[Task instructions]: Give back all of the data exactly.

Stored records:
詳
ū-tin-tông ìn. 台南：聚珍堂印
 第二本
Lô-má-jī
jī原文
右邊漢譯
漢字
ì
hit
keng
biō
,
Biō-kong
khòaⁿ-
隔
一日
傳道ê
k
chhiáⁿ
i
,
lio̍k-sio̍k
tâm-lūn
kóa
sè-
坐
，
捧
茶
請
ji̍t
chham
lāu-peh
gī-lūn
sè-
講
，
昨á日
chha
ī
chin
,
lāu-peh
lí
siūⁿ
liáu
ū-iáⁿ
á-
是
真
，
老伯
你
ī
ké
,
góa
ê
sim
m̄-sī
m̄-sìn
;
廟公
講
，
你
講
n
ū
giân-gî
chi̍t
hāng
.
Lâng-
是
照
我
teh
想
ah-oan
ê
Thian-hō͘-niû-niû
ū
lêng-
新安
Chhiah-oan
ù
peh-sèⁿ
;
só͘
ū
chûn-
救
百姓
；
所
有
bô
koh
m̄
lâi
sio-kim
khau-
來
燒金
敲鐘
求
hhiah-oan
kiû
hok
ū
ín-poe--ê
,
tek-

[Response]:
詳
ū-tin-tông ìn. 台南：聚珍堂印
 第二本
Lô-má-jī
jī原文
右邊漢譯
漢字
ì
hit
keng
biō
,
Biō-kong
khòaⁿ-
隔
一日
傳道ê
k
chhiáⁿ
i
,
lio̍k-sio̍k
tâm-lūn
kóa
sè-
坐
，
捧
茶
請
ji̍t
chham
lāu-peh
gī-lūn
sè-
講
，
昨á日
chha
ī
chin
,
lāu-peh
lí
siūⁿ
liáu
ū-iáⁿ
á-
是
真
，
老伯
你
ī
ké
,
góa
ê
sim
m̄-sī
m̄-sìn
;
廟公
講
，
你
講
n
ū
giân-gî
chi̍t
hāng
.
Lâng-
是
照
我
teh
想
ah-oan
ê
Thian-hō͘-niû-niû
ū
lêng-
新安
Chhiah-oan
ù
peh-sèⁿ
;
só͘
ū
chûn-
救
百姓
；
所
有
bô
koh
m̄
lâi
sio-kim
khau-
來
燒金
敲鐘
求
hhiah-oan
kiû
hok
ū
ín-poe--ê
,
tek-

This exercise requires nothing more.